How do you believe? It’s a tricky question, right? I mean, it’s not like cooking or riding a bike or playing left field where there is a step by step process you can take to learn. You might argue, “But there are belief classes! That’s what church is!” But most of the time, those classes that are about beliefs aren’t so much about how to believe, but what to believe.
Those classes teach you about doctrine, or biblical history, or apologetics, or whatever. They teach you what to believe, but they don’t teach you how to believe.
The Greeks thought believing involved the intellect. We have sort of adopted the same idea into our English understanding, that belief is about assenting to a certain set of facts which you hold to be true. So the “how” of believing, from that mindset, involved proof. But the Hebrew mindset is different. As an illustration, take a look at two ways the root word for “believe” is used in the Old Testament:
Abram believed the Lord, and He credited it to him as righteousness (Genesis 15:6).

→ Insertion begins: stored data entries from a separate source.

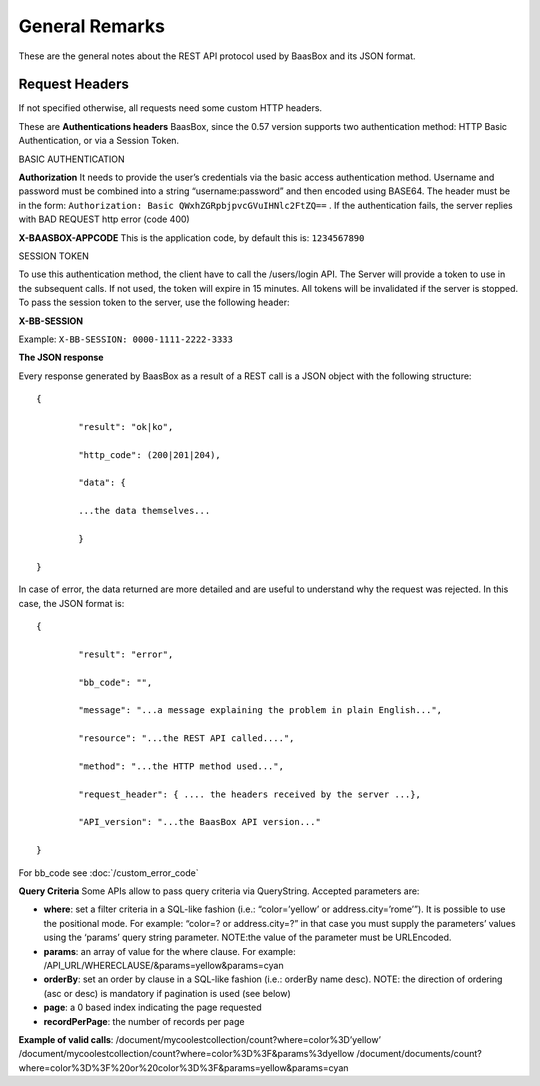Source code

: .. _rest-API:

General Remarks
===============

These are the general notes about the REST API protocol used by BaasBox
and its JSON format.

Request Headers
--------------

If not specified otherwise, all requests need some custom HTTP headers.

These are **Authentications headers**\  BaasBox, since the 0.57 version
supports two authentication method: HTTP Basic Authentication, or via a
Session Token.

BASIC AUTHENTICATION 

**Authorization**\  It needs to provide the user’s
credentials via the basic access authentication method. Username and
password must be combined into a string “username:password” and then
encoded using BASE64. The header must be in the form: ``Authorization:
Basic QWxhZGRpbjpvcGVuIHNlc2FtZQ==`` . If the authentication fails, the
server replies with BAD REQUEST http error (code 400)

**X-BAASBOX-APPCODE**\  This is the application code, by default this
is: ``1234567890``

SESSION TOKEN

To use this authentication method, the client have to call
the /users/login API. The Server will provide a token to use in the
subsequent calls. If not used, the token will expire in 15 minutes. All
tokens will be invalidated if the server is stopped. To pass the session
token to the server, use the following header: 

**X-BB-SESSION**\ 

Example: ``X-BB-SESSION: 0000-1111-2222-3333`` 

**The JSON response**\ 

Every
response generated by BaasBox as a result of a REST call is a JSON
object with the following structure:

::

	{

		"result": "ok|ko",

		"http_code": (200|201|204),

		"data": {

		...the data themselves...

		}

	}

In case of error, the data returned are more detailed and are useful to
understand why the request was rejected. In this case, the JSON format
is:


::

	{

		"result": "error",

		"bb_code": "",

		"message": "...a message explaining the problem in plain English...",

		"resource": "...the REST API called....",

		"method": "...the HTTP method used...",

		"request_header": { .... the headers received by the server ...},

		"API_version": "...the BaasBox API version..."

	}

For bb\_code see :doc:`/custom_error_code` 

**Query Criteria**\  Some APIs allow to pass query criteria via
QueryString. Accepted parameters are:

-  **where**: set a filter criteria in a SQL-like fashion (i.e.:
   “color=’yellow’ or address.city=’rome’”). It is possible to use the
   positional mode. For example: “color=? or address.city=?” in that
   case you must supply the parameters’ values using the ‘params’ query
   string parameter. NOTE:the value of the parameter must be URLEncoded.
-  **params**: an array of value for the where clause. For example:
   /API\_URL/WHERECLAUSE/&params=yellow&params=cyan
-  **orderBy**: set an order by clause in a SQL-like fashion (i.e.:
   orderBy name desc). NOTE: the direction of ordering (asc or desc) is
   mandatory if pagination is used (see below)
-  **page**: a 0 based index indicating the page requested
-  **recordPerPage**: the number of records per page

**Example of valid calls**:
/document/mycoolestcollection/count?where=color%3D’yellow’
/document/mycoolestcollection/count?where=color%3D%3F&params%3dyellow
/document/documents/count?where=color%3D%3F%20or%20color%3D%3F&params=yellow&params=cyan
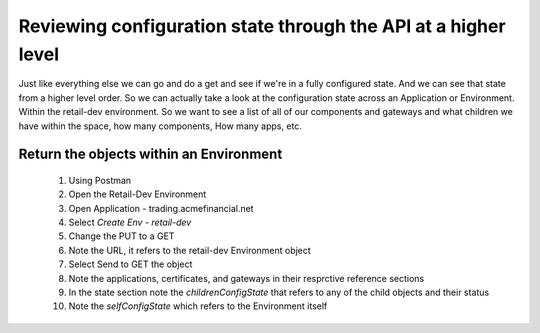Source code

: ===============================================================
Reviewing configuration state through the API at a higher level
===============================================================

Just like everything else we can go and do a get and see if we're in a fully configured state. And we can see that state from a higher level order. So we can actually take a look at the configuration state across an Application or Environment.
Within the retail-dev environment. So we want to see a list of all of our components and gateways and what children we have within the space, how many components, How many apps, etc.

Return the objects within an Environment
^^^^^^^^^^^^^^^^^^^^^^^^^^^^^^^^^^^^^^^^^^^

   1. Using Postman
   2. Open the Retail-Dev Environment
   3. Open Application - trading.acmefinancial.net
   4. Select `Create Env - retail-dev`
   5. Change the PUT to a GET
   6. Note the URL, it refers to the retail-dev Environment object
   7. Select Send to GET the object
   8. Note the applications, certificates, and gateways in their resprctive reference sections
   9. In the state section note the `childrenConfigState` that refers to any of the child objects and their status
   10. Note the `selfConfigState` which refers to the Environment itself
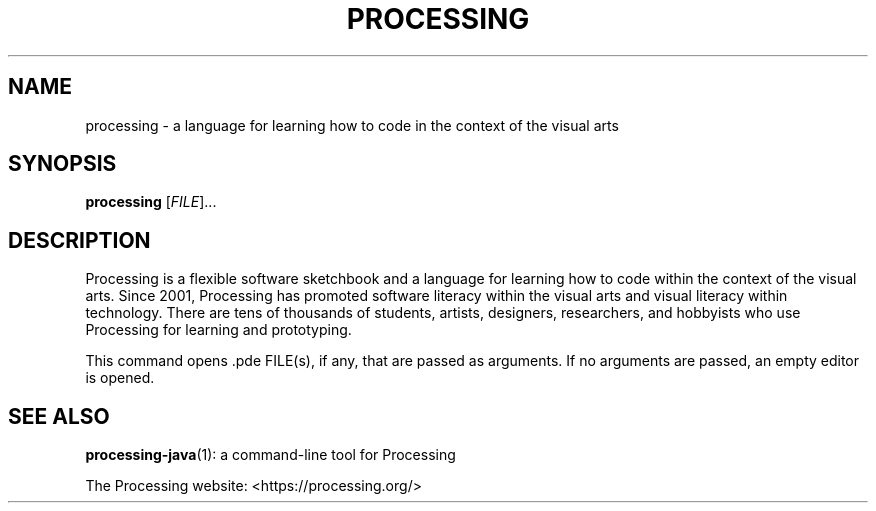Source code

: .TH PROCESSING 1 . processing
.SH NAME
processing \- a language for learning how to code in the context of the visual arts
.SH SYNOPSIS
.B processing
[\fI\,FILE\/\fR]...
.SH DESCRIPTION
Processing is a flexible software sketchbook and a language for learning how to code within the context of the visual arts.
Since 2001, Processing has promoted software literacy within the visual arts and visual literacy within technology.
There are tens of thousands of students, artists, designers, researchers, and hobbyists who use Processing for learning and prototyping.
.PP
This command opens .pde FILE(s), if any, that are passed as arguments. If no arguments are passed, an empty editor is opened.
.SH "SEE ALSO"
\fBprocessing-java\fP(1): a command-line tool for Processing
.PP
.br
The Processing website: <https://processing.org/>
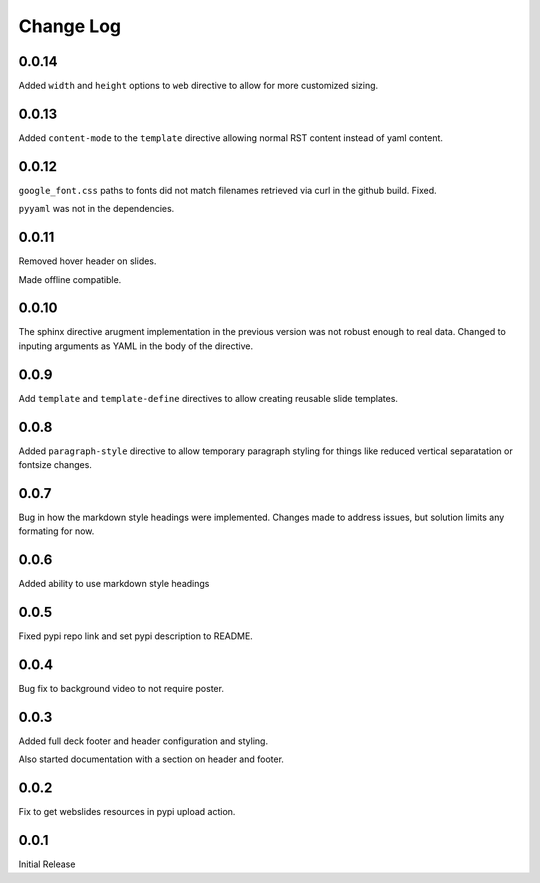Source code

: ===================
Change Log
===================

0.0.14
========

Added ``width`` and ``height`` options to ``web`` directive to allow
for more customized sizing.

0.0.13
=======

Added ``content-mode`` to the ``template`` directive allowing normal
RST content instead of yaml content.

0.0.12
=======

``google_font.css`` paths to fonts did not match filenames retrieved
via curl in the github build.  Fixed.

``pyyaml`` was not in the dependencies.

0.0.11
=======

Removed hover header on slides.

Made offline compatible.

0.0.10
======

The sphinx directive arugment implementation in the previous
version was not robust enough to real data.  Changed to
inputing arguments as YAML in the body of the directive.

0.0.9
======

Add ``template`` and ``template-define`` directives to allow creating
reusable slide templates.

0.0.8
======

Added ``paragraph-style`` directive to allow temporary
paragraph styling for things like reduced vertical separatation
or fontsize changes.

0.0.7
=====

Bug in how the markdown style headings were implemented.
Changes made to address issues, but solution limits any formating
for now.

0.0.6
=====

Added ability to use markdown style headings

0.0.5
======

Fixed pypi repo link and set pypi description to README.

0.0.4
======

Bug fix to background video to not require poster.

0.0.3
======

Added full deck footer and header configuration and styling.

Also started documentation with a section on header and footer.

0.0.2
======

Fix to get webslides resources in pypi upload action.

0.0.1
======

Initial Release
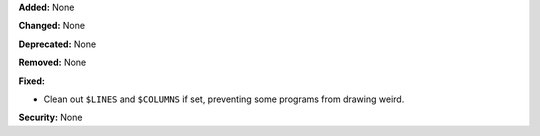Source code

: **Added:** None

**Changed:** None

**Deprecated:** None

**Removed:** None

**Fixed:**

* Clean out ``$LINES`` and ``$COLUMNS`` if set, preventing some programs from drawing weird.

**Security:** None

When Moses’ hands grew heavy, they took a stone and put it under him, and he sat down on it. Then Aaron and Hur supported his hands, one on one side and one on the other so that his hands remained steady until the sun went down (Exodus 17:12).
The first usage is pretty straightforward; the second one is not so much. Where’s the “belief” in the Exodus passage? The word “believe” is the same as the words “remained steady.” Now that’s interesting, and pretty revelatory about the Hebrew concept of belief.
It’s not something you float in and out of. It’s not just about the intellect; it’s hard. It’s about perseverance. It’s about remaining steady. So what is the answer to the initial question of how to believe?
You work at it. And sometimes – many times – it’s hard work to believe. As hard as holding your hands above your head for an entire day. It’s hard to believe God when the circumstances of life are as heavy as your arms at 3 pm.
It’s hard to believe, and that’s why it’s work.